Immunosenescence (the gradual deterioration of the immune system with age) also plays a role. Older adults have weaker mucosal immunity and are more prone to autoimmunity. Gut dysbiosis in the elderly can exacerbate this, possibly tipping ocular immune privilege toward inflammation. (For instance, aged mice receiving young microbiota showed decreased retinal inflammatory cytokines (pmc.ncbi.nlm.nih.gov).) Thus, maintaining a balanced gut metabolism (“metabolic health”) may help keep ocular immune responses in check during aging.
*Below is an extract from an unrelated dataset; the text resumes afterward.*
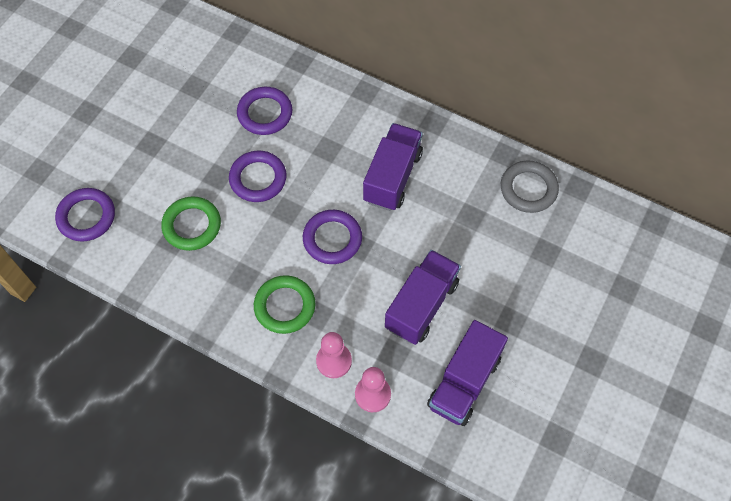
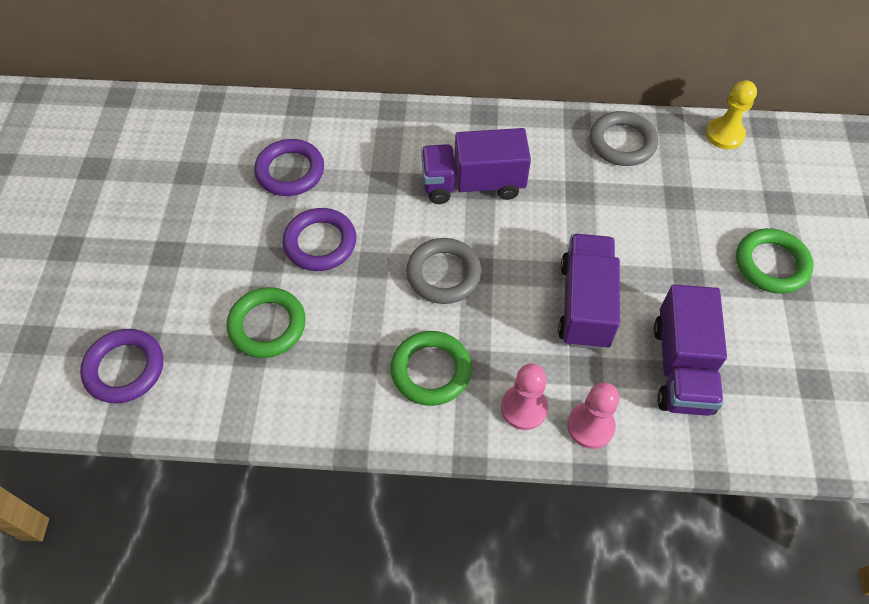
camera: 25 degrees left, 5 degrees down
(332, 239) = (444, 274): purple ring -> grey ring
(392, 177) = (473, 184): purple truck -> purple truck turned 90 degrees counterclockwise
(584, 335) = (771, 264): none -> green ring
(616, 215) = (724, 135): none -> yellow pawn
Safety, Strain Specificity, and Trial Design Challenges

Microbiome-based therapies face several hurdles. Safety is generally good for oral probiotics in healthy people, but rare serious infections (e.g. in immunocompromised patients) have been reported. The right strain matters: not all probiotics are equal. Evidence suggests only specific gut bacteria exert anti-inflammatory eye effects. A recent review warned that “extensive variability” in probiotic formulations is a major limitation, and stressed the need to define exactly which strains, combinations, and doses work best in ocular trials (pmc.ncbi.nlm.nih.gov). In practice, most studies use multi-strain products (like the chalazion studies), making it hard to attribute effects to one microbe.
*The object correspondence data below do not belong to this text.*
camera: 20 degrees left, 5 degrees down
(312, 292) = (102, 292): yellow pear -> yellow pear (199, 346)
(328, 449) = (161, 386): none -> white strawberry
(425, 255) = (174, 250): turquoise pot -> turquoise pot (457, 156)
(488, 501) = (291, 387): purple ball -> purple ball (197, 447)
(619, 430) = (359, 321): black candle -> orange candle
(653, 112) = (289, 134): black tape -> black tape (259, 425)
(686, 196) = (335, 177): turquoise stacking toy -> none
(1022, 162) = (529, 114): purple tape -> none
Trial design is also challenging. Ocular outcomes (e.g. IOP, visual field, imaging) often change slowly, requiring long follow-up and large samples to detect microbiome intervention effects. Placebo control and masking can be difficult if patients notice GI changes. Additionally, individual gut microbiomes vary widely, so personalized responses are likely. Standardizing dietary factors and background treatments is essential. The ideal probiotic dose, duration, and delivery (oral vs topical) remain unknown. Topical probiotics (applying beneficial bacteria directly to the ocular surface) are being explored, but systemic effects may differ from local ones (pmc.ncbi.nlm.nih.gov) (pmc.ncbi.nlm.nih.gov).
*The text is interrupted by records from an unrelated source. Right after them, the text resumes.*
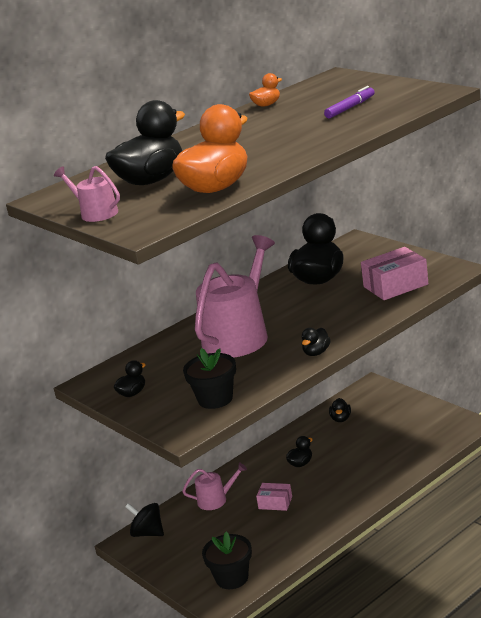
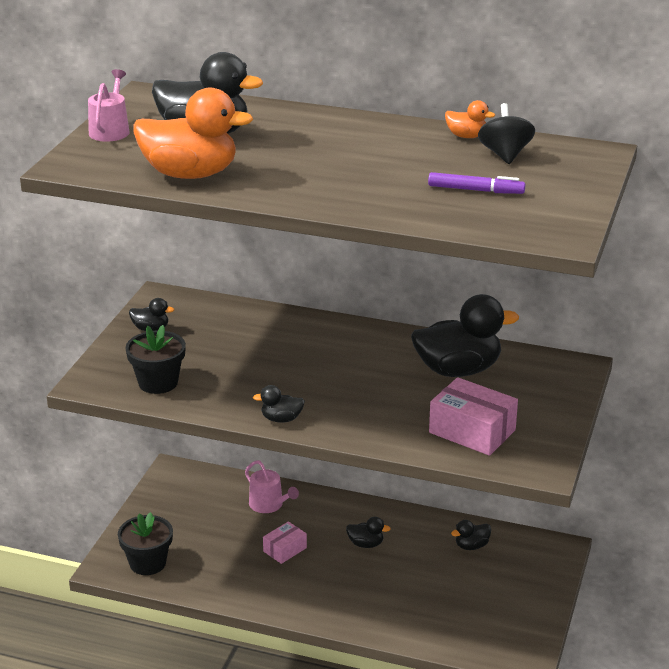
camera: 55 degrees right, 5 degrees up
(148, 533) = (193, 479): black spinning top -> black spinning top (505, 155)
(239, 336) = (295, 356): pink watering can -> none
(275, 503) = (285, 549): pink box -> pink box turned 60 degrees clockwise

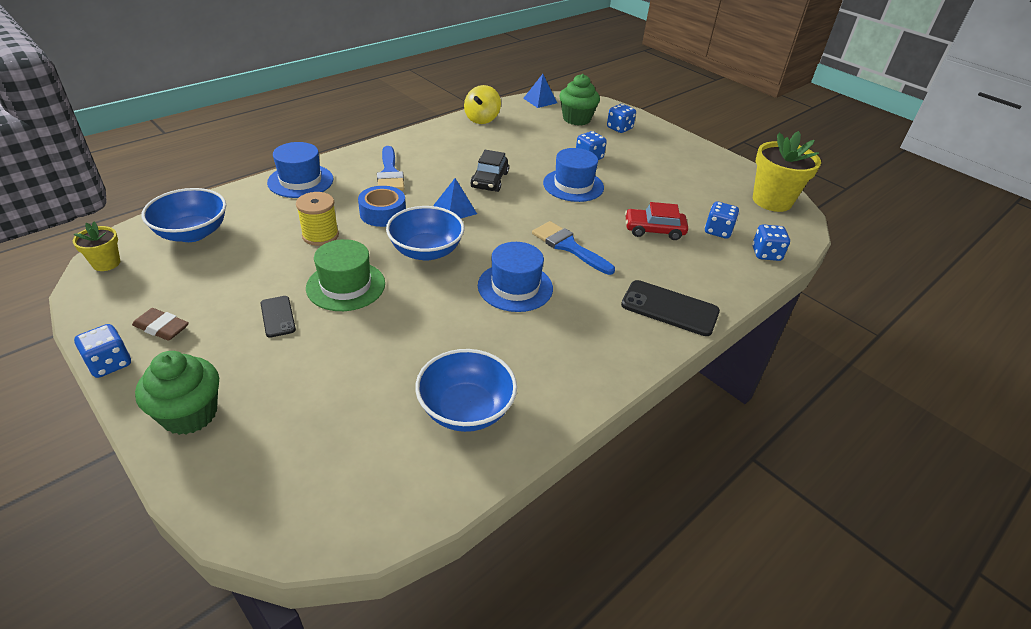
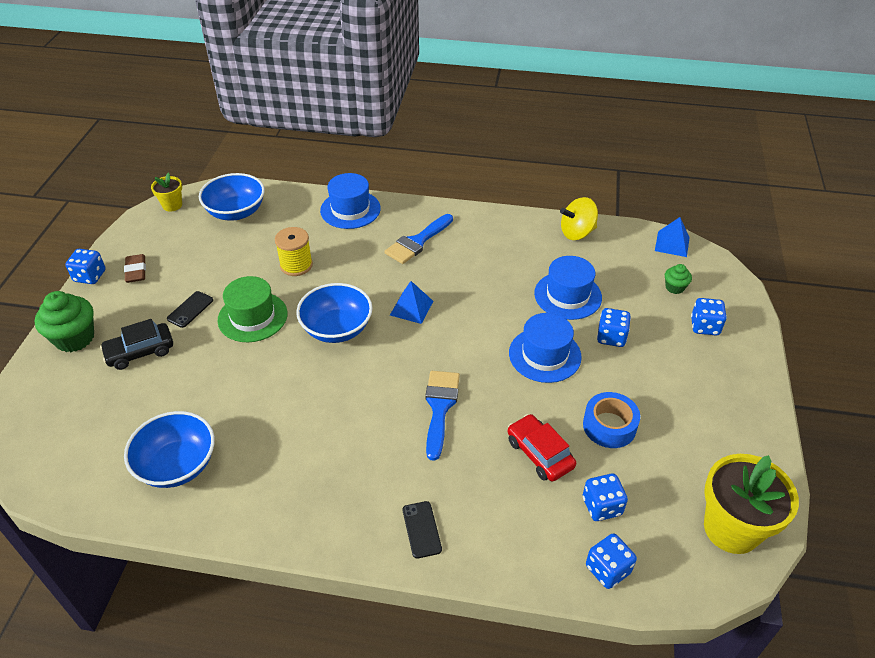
camera: 55 degrees right, 5 degrees up
(383, 213) = (359, 275): blue tape -> blue tape (609, 426)
(489, 180) = (481, 299): black car -> black car (140, 352)
(515, 287) = (345, 407): blue hat -> blue hat (567, 295)
(576, 119) = (674, 287): green cupcake -> green cupcake, size x0.52
(669, 308) = (422, 529): black phone -> black phone, size x0.57

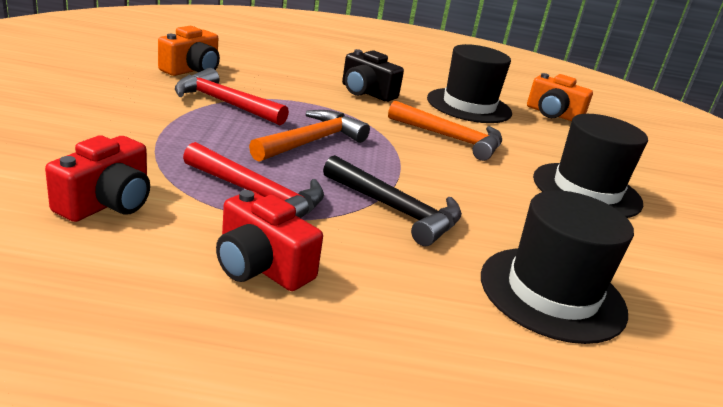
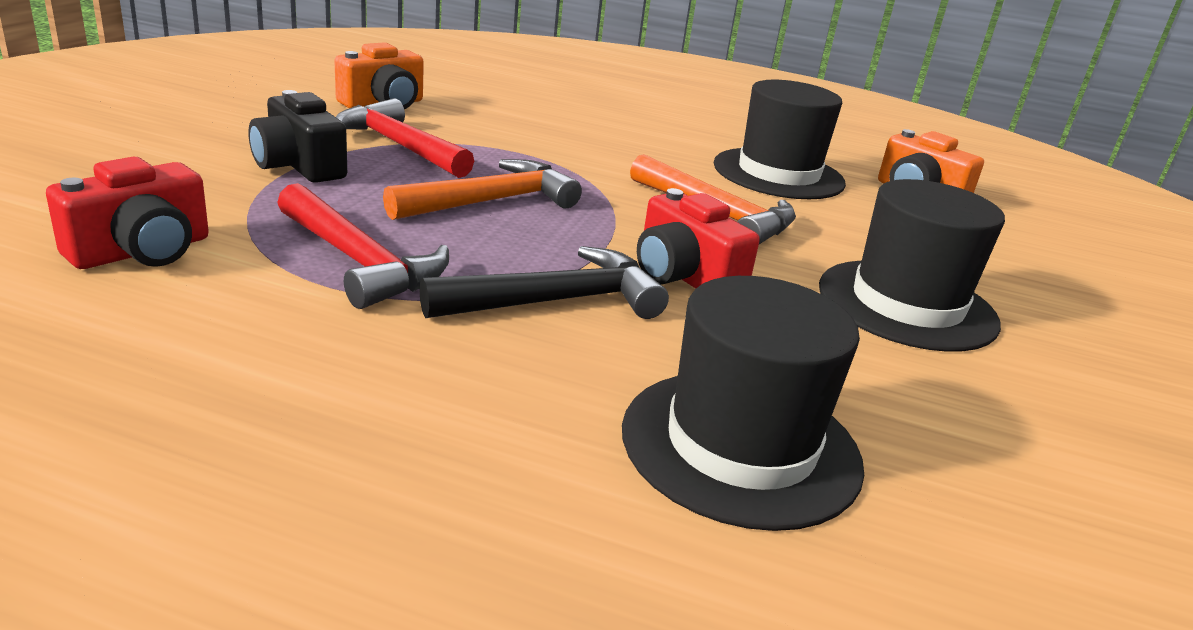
camera: 15 degrees right, 0 degrees up
(261, 266) = (294, 352): red camera -> red camera (684, 276)
(366, 92) = (622, 146): black camera -> black camera (299, 166)
(396, 210) = (557, 301): black hammer -> black hammer turned 75 degrees counterclockwise

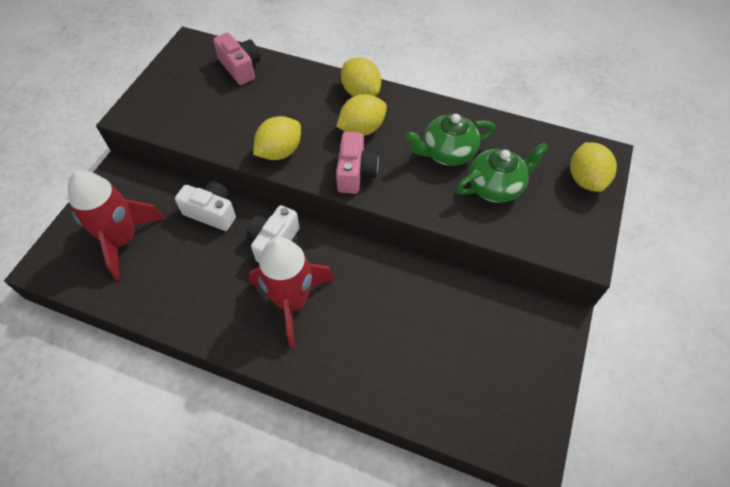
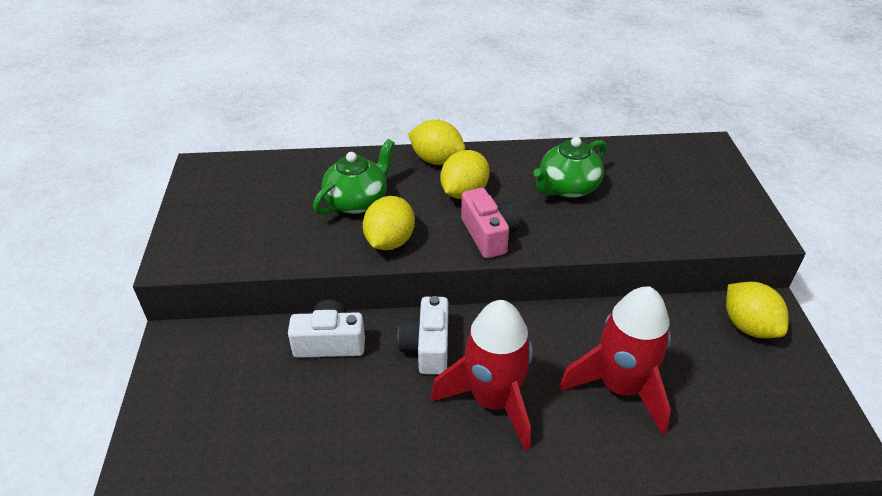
camera: 25 degrees left, 15 degrees down
(123, 240) = (232, 415): red rocket -> red rocket (620, 387)
(240, 68) = (282, 174): pink camera -> none
(496, 187) = (637, 202): green teapot -> green teapot (357, 201)
(585, 179) = (711, 171): yellow lemon -> yellow lemon (748, 326)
In summary, while preclinical data are promising, translating them requires careful choice of strains/metabolites and rigorous trial methods. Early human trials hint at benefit for surface inflammatory conditions, but more evidence is needed before recommending gut-targeted therapies for IOP or retinal diseases.

Conclusion

The gut–eye axis highlights a novel intersection between microbiology and ophthalmology. Microbial metabolites like SCFAs and bile acids can cross systemic barriers to influence ocular immunity, potentially affecting diseases from dry eye to glaucoma. Animal studies show that restoring beneficial gut metabolites (e.g. butyrate, UDCA) dampens eye inflammation and may even lower IOP (pubmed.ncbi.nlm.nih.gov) (pmc.ncbi.nlm.nih.gov). Human studies are few but suggest possible benefits of probiotics for inflammatory eye conditions (pmc.ncbi.nlm.nih.gov) (pmc.ncbi.nlm.nih.gov). Aging and metabolic health further tie these systems together, as inflammaging and dysbiosis with age worsen ocular inflammation. Moving forward, rigorously designed clinical trials are needed to test specific probiotic strains, prebiotics, or metabolite therapies for the eye. If successful, modulating the gut microbiome could become a safe and innovative way to support eye health, complementing traditional IOP-lowering and immunosuppressive treatments.

Disclaimer: This article is for informational purposes only and does not constitute medical advice. Always consult with a qualified healthcare professional for diagnosis and treatment.